A refreshing view of Finland Central Bank about Bitcoin
Editorial Team

Bitcoin is a matter of discussion for the economic world, and a lot of research about it has been done.

The Central Bank of Finland has issued a research discussion paper with the title: “Monopoly without a monopolist: an economic analysis of the bitcoin payment system,” written by Gur Huberman, Jacob Leshno, and Moallemi.

This discussion issues a technical oriented paper, which analyzes the technical complexities and algorithmic structure of Bitcoin. It also examines the potential of the creation of an economy entirely based on Bitcoin transactions and the safety net under it and its efficiency level.

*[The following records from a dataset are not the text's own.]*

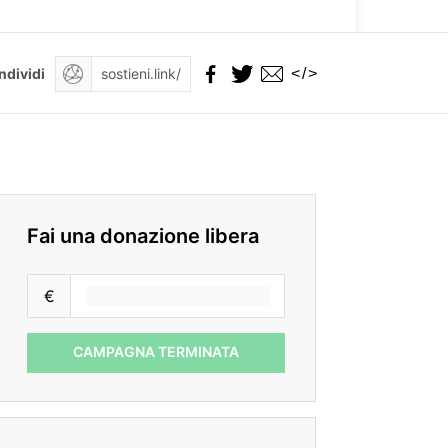
</>
ndividi
Fai una donazione libera
€
CAMPAGNA TERMINATA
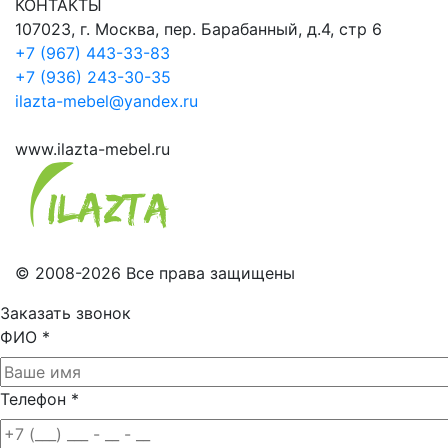
КОНТАКТЫ
107023, г. Москва, пер. Барабанный, д.4, стр 6
+7 (967) 443-33-83
+7 (936) 243-30-35
ilazta-mebel@yandex.ru
www.ilazta-mebel.ru
© 2008-2026 Все права защищены
Заказать звонок
ФИО
*
Телефон
*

Throughout the paper, Bitcoin serves the role of a central entity that facilitates the operations acting as a monopoly run by a protocol. Even if this procedure sounds a bit fuzzy, the logic behind the scene is an open source ecosystem controlled by a decentralized community. The advantage of such a system should be the elimination of the overwhelming market power of managing organizations.

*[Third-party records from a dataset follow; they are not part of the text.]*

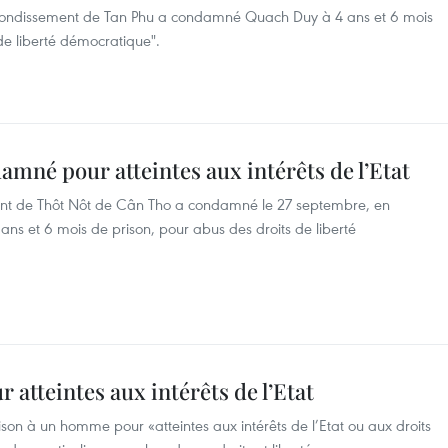
l’arrondissement de Tan Phu a condamné Quach Duy à 4 ans et 6 mois
de liberté démocratique".
mné pour atteintes aux intérêts de l’Etat
ment de Thôt Nôt de Cân Tho a condamné le 27 septembre, en
ns et 6 mois de prison, pour abus des droits de liberté
tteintes aux intérêts de l’Etat
prison à un homme pour «atteintes aux intérêts de l’Etat ou aux droits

Traditional governmental involvement via regulation and restrictions characterizes the monopoly, as we know it. An explanatory comment on the paper is based on the technical-economic strategy of quantitative easing on the distribution of the US dollar from the managing entity of Federal Reserve System when the inflation rate of US dollar is high. This type of intervention is restricted mainly by the concept of Bitcoin. Possible changes should pass under the consensus of executive counterparts, and it would consist of a total transformation of the protocol rules. This procedure is not easy as it sounds, but it demands the agreement of the technical staff to update the original database by creating a new soft or hard fork. This consensus must be, of course, long-term, unanimous and universal, making the development process sometimes inefficient. But this is the “tangible” price of decentralization.

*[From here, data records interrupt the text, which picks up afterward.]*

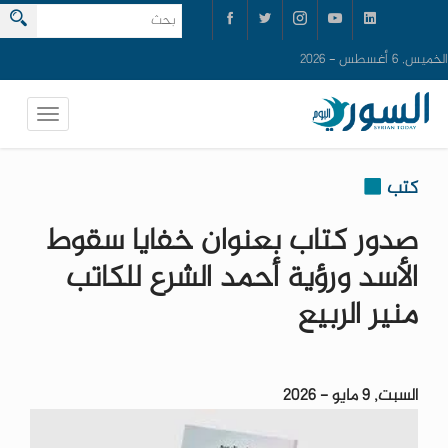
الخميس, 6 أغسطس - 2026
كتب
صدور كتاب بعنوان خفايا سقوط
الأسد ورؤية أحمد الشرع للكاتب
منير الربيع
السبت, 9 مايو - 2026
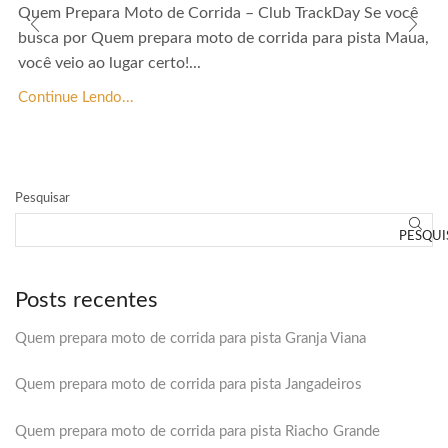
Quem Prepara Moto de Corrida – Club TrackDay Se você
busca por Quem prepara moto de corrida para pista Maua,
você veio ao lugar certo!...
Continue Lendo...
Pesquisar
PESQUI
Posts recentes
Quem prepara moto de corrida para pista Granja Viana
Quem prepara moto de corrida para pista Jangadeiros
Quem prepara moto de corrida para pista Riacho Grande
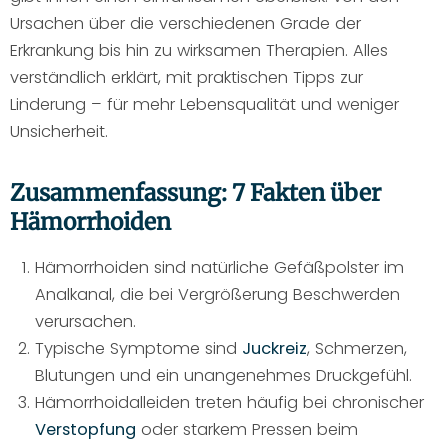
Ursachen über die verschiedenen Grade der
Erkrankung bis hin zu wirksamen Therapien. Alles
verständlich erklärt, mit praktischen Tipps zur
Linderung – für mehr Lebensqualität und weniger
Unsicherheit.
Zusammenfassung: 7 Fakten über
Hämorrhoiden
Hämorrhoiden sind natürliche Gefäßpolster im
Analkanal, die bei Vergrößerung Beschwerden
verursachen.
Typische Symptome sind
Juckreiz
, Schmerzen,
Blutungen und ein unangenehmes Druckgefühl.
Hämorrhoidalleiden treten häufig bei chronischer
Verstopfung
oder starkem Pressen beim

Many central banks worldwide are expressing reluctantly or even negatively towards the concept of unregulated Bitcoin transactions. The Bank of Finland perceives the advantages of it and declares that Bitcoin is not and cannot be regulated, encouraging economists to participate and study the structure of this promising decentralized instrument. They evaluate the protocol of Bitcoin designed by such a way that it secures the peer-to-peer payments by itself. This is a real innovation that deserves the economists’ and investors’ attention and further study.

Finland Bank’s comments are more than encouraging for the future of Bitcoin, and it seems that the structure of it finds allies in the financial system.